Editors across all disciplines and approaches ask the same questions to reviewers and judge the merit of a study against a similar checklist: is the study well designed and does it provide reliable findings? Have we learnt something new? Are the results relevant to the community of scientists and/or medical professionals? In short, does the study make an important contribution to existing knowledge?

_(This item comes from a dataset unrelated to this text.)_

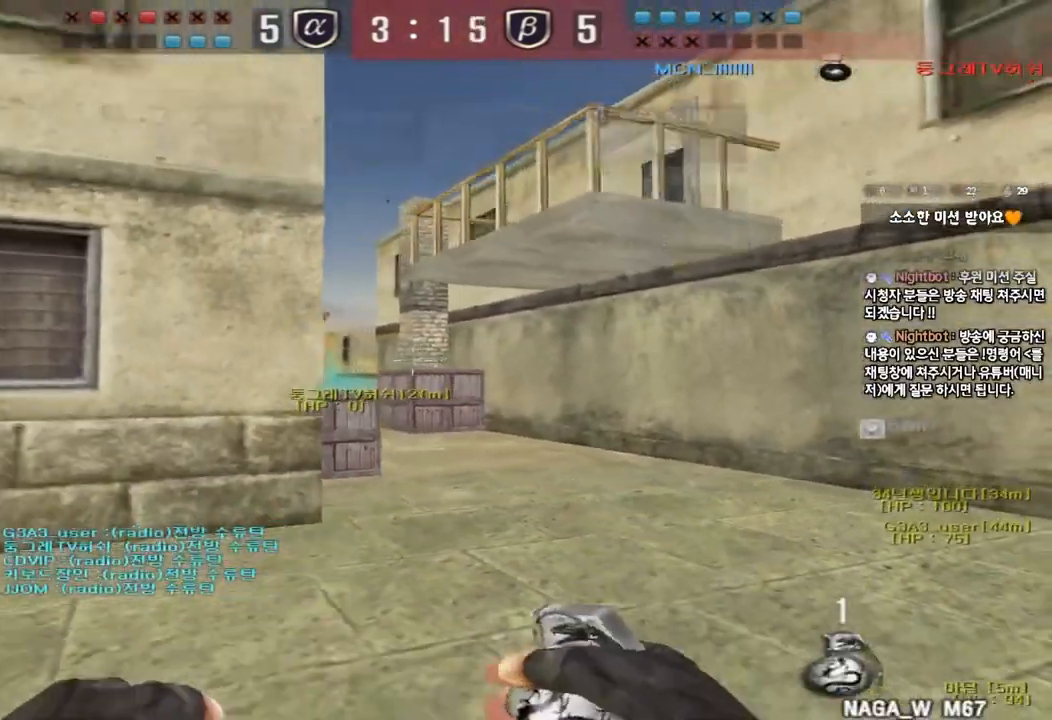
{"keys": ["w"], "events": [[100, "a", "up"], [100, "s", "up"], [217, "w", "down"]]}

As clinical practice has become increasingly evidence-based, the number of clinical trials has increased significantly (Presently, >6500 trials with ‘heart’ as keyword are registered and are open or recruiting; www.clinicaltrials.gov.) and stringent criteria have been put into place to guide the design, execution, and analysis of clinical investigations.These are the standards of good clinical practice (“GCP is an international ethical and scientific quality standard for designing, recording, and reporting trials that involve the participation of human subjects. Compliance with this standard provides public assurance that the rights, safety, and wellbeing of trial subjects are protected, and that clinical-trial data are credible”; http://www.ema.europa.eu/ema/index.jsp?curl=pages/regulation/general/general_content_000072.jsp). Training courses are available to educate clinicians in GCP and the management of patient-based studies. In the past 10 years, the impact factor of journals that focus on clinical research has steadily increased, due, to a large extent, to the recognition that large, well-designed clinical trials are able to produce robust findings that are immediately relevant to patient management and underpin practice guidelines. (The AHA and ACC published more than 70 guidelines in their journals since 2005; http://my.americanheart.org/professional/StatementsGuidelines, and the ESC similarly published more than 30; http://www.escardio.org/guidelines-surveys/esc-guidelines/Pages/GuidelinesList.aspx.) Not surprisingly, this results in widespread citation of the work, reflecting its impact on the community.[1,2]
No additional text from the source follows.